Writing out key points in your own time, with your own hand, means you can own the argument. Talking points need, first, to be thinking points. Active listening can help push a discussion into greater complexity and depth, as well as demonstrating respect. Digressions, humour and irony are artful tricks, but ministers should bear in mind Jimi Hendrix’s counsel about musical riffs. He commended them, while noting that riffs needed to be based on a profound respect for the instrument and on thousands of long hours of hard practice.
Preparation should be exacting. One Australian prime minister used to summon his staff before Question Time, demanding that they pepper him with the sharpest, nastiest questions they could imagine. Afterwards, opposition sallies across the dispatch box seemed agreeably milquetoast. American political parties do similarly intense simulations before presidential debates. The beleaguered Zelenskyy might have benefited from a warm-up bout like that before talking to Trump.
In the meeting itself, come to the point straight away, recognising that time is short, opportunities are limited, leaders are tired, and discussions are transactional. Where I grew up, the local pie maker used to advertise that a consumer could “meet the meat first bite”. Leaders should aspire to the same punchiness. Winston Churchill used to reserve his most stirring lines for the perorations of his speeches. In a discussion, nobody listens to famous last words.

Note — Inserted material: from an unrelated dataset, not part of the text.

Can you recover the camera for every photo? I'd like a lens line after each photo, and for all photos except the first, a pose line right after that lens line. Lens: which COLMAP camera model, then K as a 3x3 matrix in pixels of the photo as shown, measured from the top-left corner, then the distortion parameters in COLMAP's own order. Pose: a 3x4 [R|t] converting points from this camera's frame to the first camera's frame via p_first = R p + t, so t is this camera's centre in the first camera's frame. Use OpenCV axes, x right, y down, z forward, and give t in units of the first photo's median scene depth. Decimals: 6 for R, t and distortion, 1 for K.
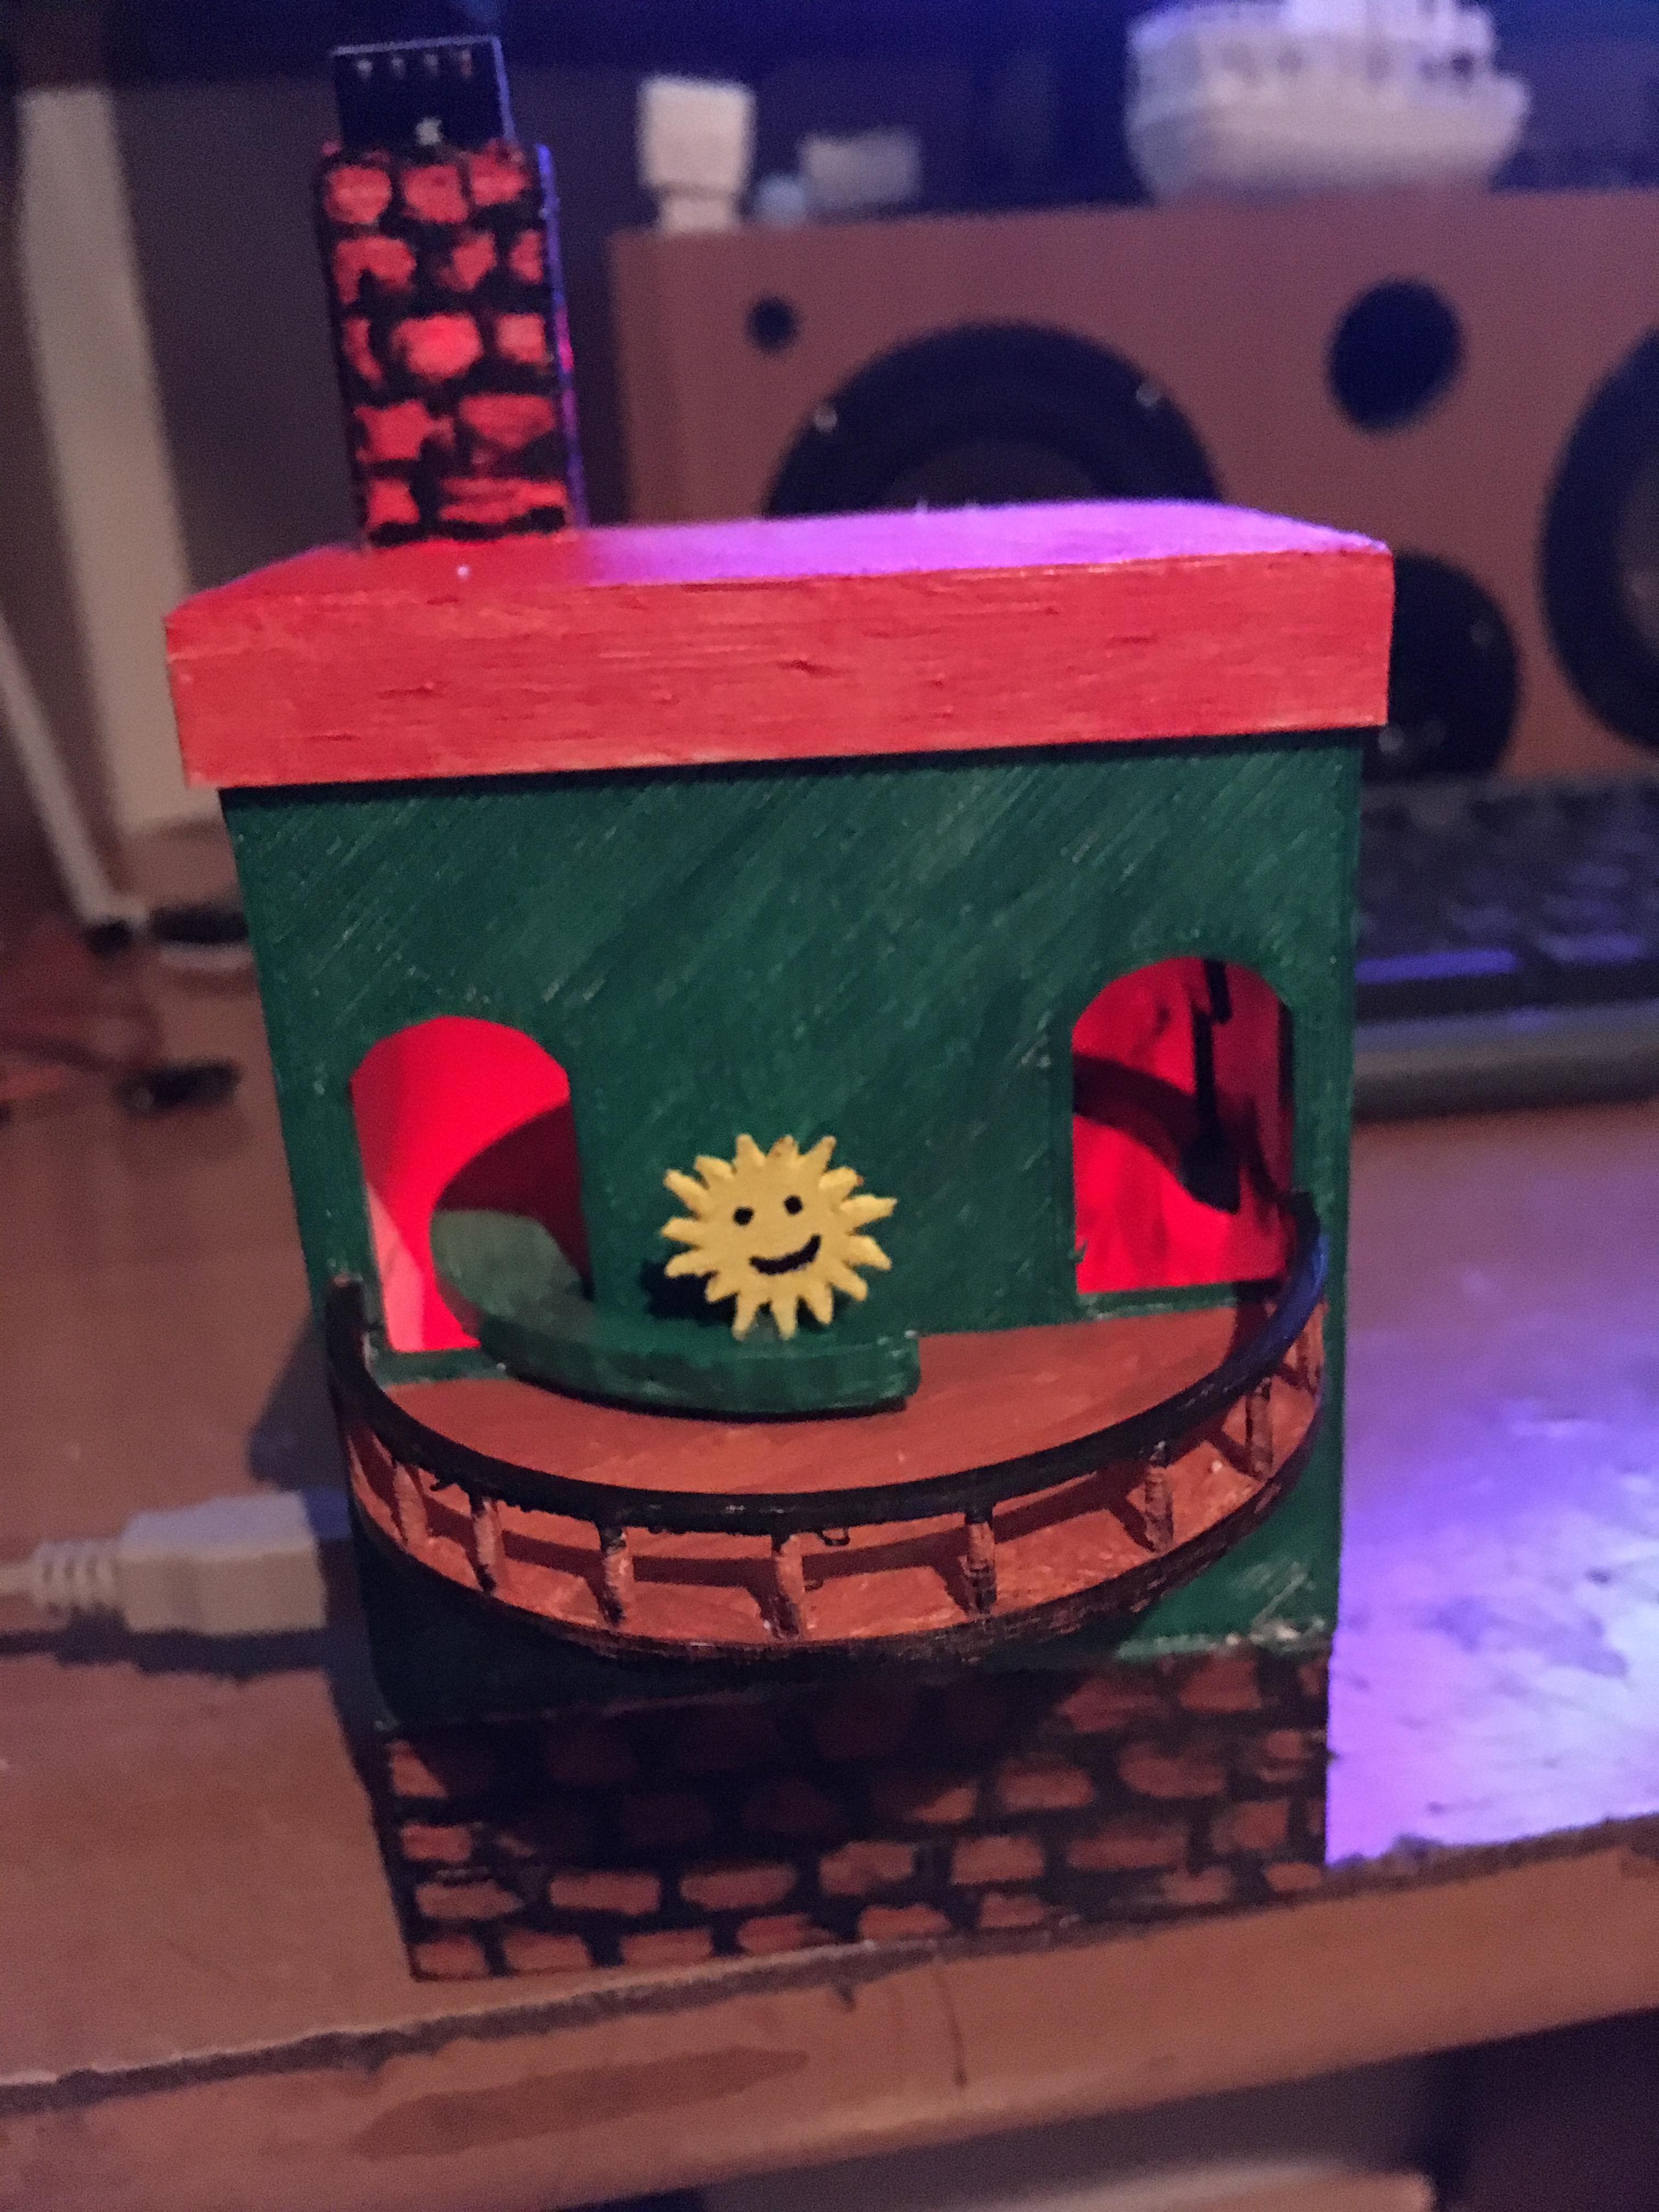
lens RADIAL K [[2029.5, 0, 814.2], [0, 2029.5, 1089.7], [0, 0, 1]] dist [0.005569, 0.000000]
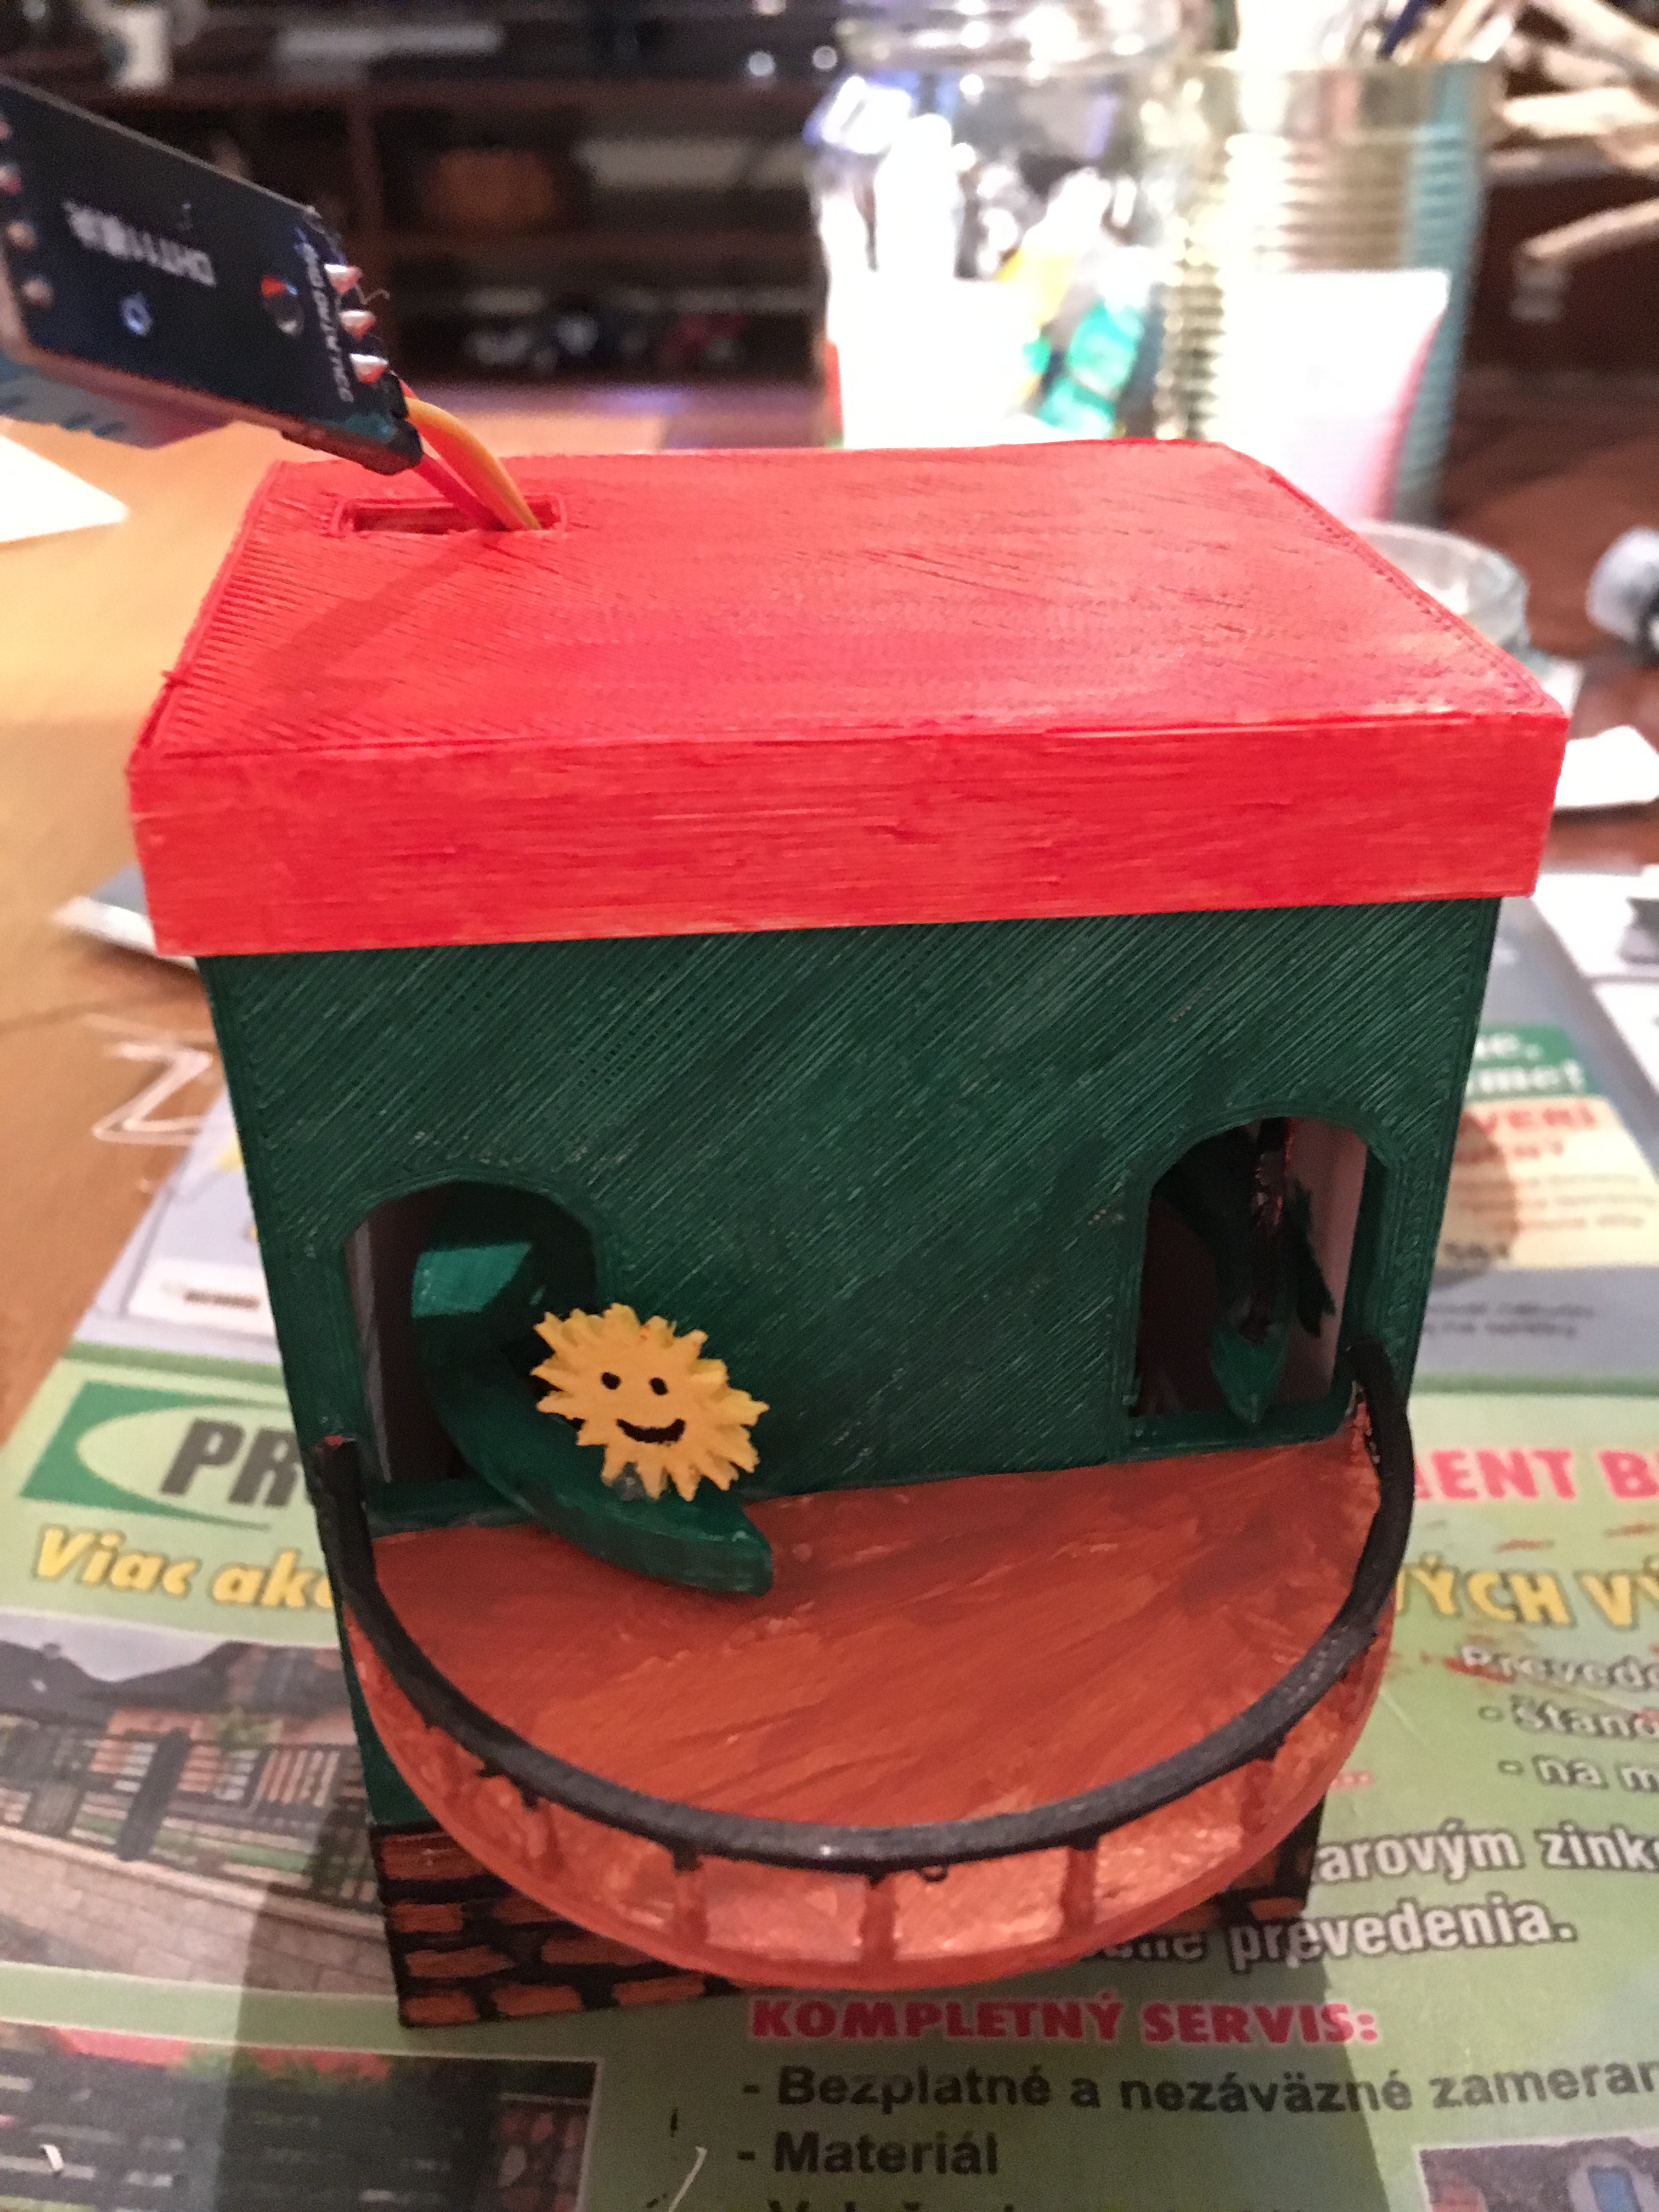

Officials may deplore an independent minister unburdened by talking points. One-on-one meetings between ministers can quickly expose those not up to the job. Neville Chamberlain still bears personal responsibility for the Munich debacle. Conversely, Reagan’s walk in the woods with Mikhail Gorbachev and the Reykjavik summit could have up-ended the superpowers’ established strategic doctrines. Nonetheless, who really wants a house-trained, docile lion tamer, high-wire walker?